** Opening Source document block **

AC Milan's Mike Maignan talks to referee Fabio Maresca after allegedly being racially abused (REUTERS)
AC Milan's Mike Maignan talks to referee Fabio Maresca after allegedly being racially abused (REUTERS)

Fans who commit racist abuse at football matches could see their teams automatically forfeit games as a result, FIFA president Gianni Infantino has suggested.

Both AC Milan and Coventry City players reported racist abuse at games on Saturday. At Udinese, Milan's players walked off the pitch after goalkeeper Mike Maignan was subjected to monkey noises from a section of the crowd at the Stadio Friuli.

Coventry's match at Sheffield Wednesday was stopped for several minutes after Kasey Palmer said he received similar abuse during their 2-1 win, and Infantino says there should be further punishments beyond the current deterrents.

"As well as the three-step process (match stopped, match re-stopped, match abandoned), we have to implement an automatic forfeit for the team whose fans have committed racism and caused the match to be abandoned, as well as worldwide stadium bans and criminal charges for racists," he said in a FIFA post on X.

"FIFA and football shows full solidarity to victims of racism and any form of discrimination. Once and for all: No to racism! No to any form of discrimination!

"The events that took place in Udine and Sheffield on Saturday are totally abhorrent and completely unacceptable. The players affected by Saturday's events have my undivided support.

"We need ALL the relevant stakeholders to take action, starting with education in schools so that future generations understand that this is not part of football or society."

Maignan said something had to change as racist abuse has been part of football for too long.

"This shouldn't exist in the world of football, but unfortunately for many years this is a recurrence," he told Milan TV after confirming he heard fans making monkey noises.

"With all the cameras present and sanctions for these things, something must be done to change things. We all have to react, we must do something because you can't play like this."

Milan and city rivals Inter have both publicly supported Maignan, Serie A said it "condemns all forms of racism", while France striker Kylian Mbappe said "enough is enough".

"You are very far from being alone Mike Maignan. We are all with you. Still the same problems and still NO solution. Enough is enough. NO TO RACISM," Mbappe posted on X.

Former England and Arsenal striker Ian Wright applauded the "solidarity" in the Milan side and urged teams to "keep walking off" when they hear abuse and called for stronger sanctions.

He wrote on X: "We did 'playing through it' and nothing has changed. Points deductions needed, the fines are pointless."

However, Coventry midfielder Palmer admitted he was sceptical things would change in the game, also writing on X: "Racism is a disgrace... it has no place in the world, let alone football.

"I'm black and proud and I am raising my three kids to be the exact same. I'll be honest, it feels like things will never change, no matter how hard we try.

"Couple fans doing monkey chants don't define a fan base - I appreciate all the love and support I've received."

Coventry owner Doug King and manager Mark Robins condemned the abuse and offered their full support to Palmer, while Sheffield Wednesday said they were "shocked and saddened" by the alleged incident and anyone found culpable will face "the strictest possible sanctions from both Sheffield Wednesday and the law".

Anti-discrimination organisation Kick It Out commended Maignan and Palmer for their "courage".

"Now it's up to authorities and clubs to punish those responsible, but if clubs cannot prevent this happening, they too should face consequences," it said in a statement on X.

"We welcome stronger and more meaningful punishments, as called for by FIFA. It cannot be on the players to solve this.

"They are already showing courage under extreme distress and emotional trauma. They need support with actions not words."

** Closing Source document block **
** Opening Records supplied block **

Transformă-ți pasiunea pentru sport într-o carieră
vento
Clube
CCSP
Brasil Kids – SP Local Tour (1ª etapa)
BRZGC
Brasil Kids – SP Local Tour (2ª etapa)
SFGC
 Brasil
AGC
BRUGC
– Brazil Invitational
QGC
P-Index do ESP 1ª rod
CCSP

** Closing Records supplied block **

▶ _Task directions_: Reproduce the passage of the article on racist abuse in football from "He wrote on" to "hard we try.", substituting "player" for "midfielder".

▶ _Answer to this task_:
He wrote on X: "We did 'playing through it' and nothing has changed. Points deductions needed, the fines are pointless."

However, Coventry player Palmer admitted he was sceptical things would change in the game, also writing on X: "Racism is a disgrace... it has no place in the world, let alone football.

"I'm black and proud and I am raising my three kids to be the exact same. I'll be honest, it feels like things will never change, no matter how hard we try.